I was driving between Nederland and Beaumont. There is a stretch of highway that is all rice fields. No trees, flat land, empty. I had been to visit my parents and was headed back to my own apartment. I was crying, feeling hopeless, and I looked west across the open, vacant land. The sun was setting. It was bright orange, huge; you know how the atmosphere can make the setting sun look as though it covers hundreds of miles? And all of a sudden a cloud filled my car. Not smoke, not a haze; it was as though a cloud had come out of the sky and settled inside my car. “Oh,” I thought, “I’d better pull over.” I did, and as I sat there, I realized there was a presence next to me. That presence pointed out the sun and said, “There, see the sun? God is like the sun; God is light and God is love. God is always with you. Everything will be all right, forever and eternally.”
Since that day, I have had hope. Hope in God’s Light. Hope in Jesus. Hope in our ability to create God’s kingdom on earth. Only once since then have I lost hope, and that was on September 11, 2001. But over the next few weeks, through prayer and meditation, God reaffirmed the hope that I found that day before the sun.

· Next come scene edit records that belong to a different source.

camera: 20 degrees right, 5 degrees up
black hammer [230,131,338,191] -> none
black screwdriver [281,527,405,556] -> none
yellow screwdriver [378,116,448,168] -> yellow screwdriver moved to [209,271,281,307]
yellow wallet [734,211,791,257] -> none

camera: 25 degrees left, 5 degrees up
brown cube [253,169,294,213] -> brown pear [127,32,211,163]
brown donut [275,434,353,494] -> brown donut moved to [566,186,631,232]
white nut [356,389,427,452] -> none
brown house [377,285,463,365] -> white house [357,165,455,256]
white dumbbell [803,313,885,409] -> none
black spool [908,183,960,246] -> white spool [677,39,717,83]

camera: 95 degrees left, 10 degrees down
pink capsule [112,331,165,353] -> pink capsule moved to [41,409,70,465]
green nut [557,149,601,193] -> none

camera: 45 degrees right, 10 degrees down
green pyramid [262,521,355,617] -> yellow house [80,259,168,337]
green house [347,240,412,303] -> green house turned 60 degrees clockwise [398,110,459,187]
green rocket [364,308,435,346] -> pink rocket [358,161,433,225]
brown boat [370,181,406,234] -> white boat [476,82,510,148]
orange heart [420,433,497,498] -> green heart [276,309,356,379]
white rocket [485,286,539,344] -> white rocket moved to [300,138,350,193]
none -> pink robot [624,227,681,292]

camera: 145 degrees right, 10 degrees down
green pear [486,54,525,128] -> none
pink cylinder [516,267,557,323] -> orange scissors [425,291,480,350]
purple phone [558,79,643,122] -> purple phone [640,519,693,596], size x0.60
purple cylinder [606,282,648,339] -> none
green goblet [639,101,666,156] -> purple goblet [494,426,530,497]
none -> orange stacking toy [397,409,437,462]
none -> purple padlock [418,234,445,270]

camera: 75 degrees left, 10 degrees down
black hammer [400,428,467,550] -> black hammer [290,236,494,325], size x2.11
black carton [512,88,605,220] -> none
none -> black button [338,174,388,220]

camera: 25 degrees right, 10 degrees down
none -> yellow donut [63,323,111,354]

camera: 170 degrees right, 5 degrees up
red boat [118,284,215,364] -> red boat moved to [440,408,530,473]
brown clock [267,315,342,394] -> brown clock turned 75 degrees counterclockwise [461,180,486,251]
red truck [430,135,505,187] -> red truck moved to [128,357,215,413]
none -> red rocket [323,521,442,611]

Life is hard. It has always been a challenge to live, whether Neanderthals, the Hebrew tribes, pagans, the revolutionary Christians, the 16th Century reformers, or today.
Nevertheless, I do believe there is a God of Light and Jesus was born, just as we are, of that Light. It is a Light that illuminates all darkness. It is a light that is greater than all lights and brings love and hope to everyone.
This Christmas, make the holiday season about Light, Hope, Love, and God’s promises. I know you need to buy gifts for loved ones in your lives, but find a way, through your actions and words, to live out the hope promised by the birth of the Messiah.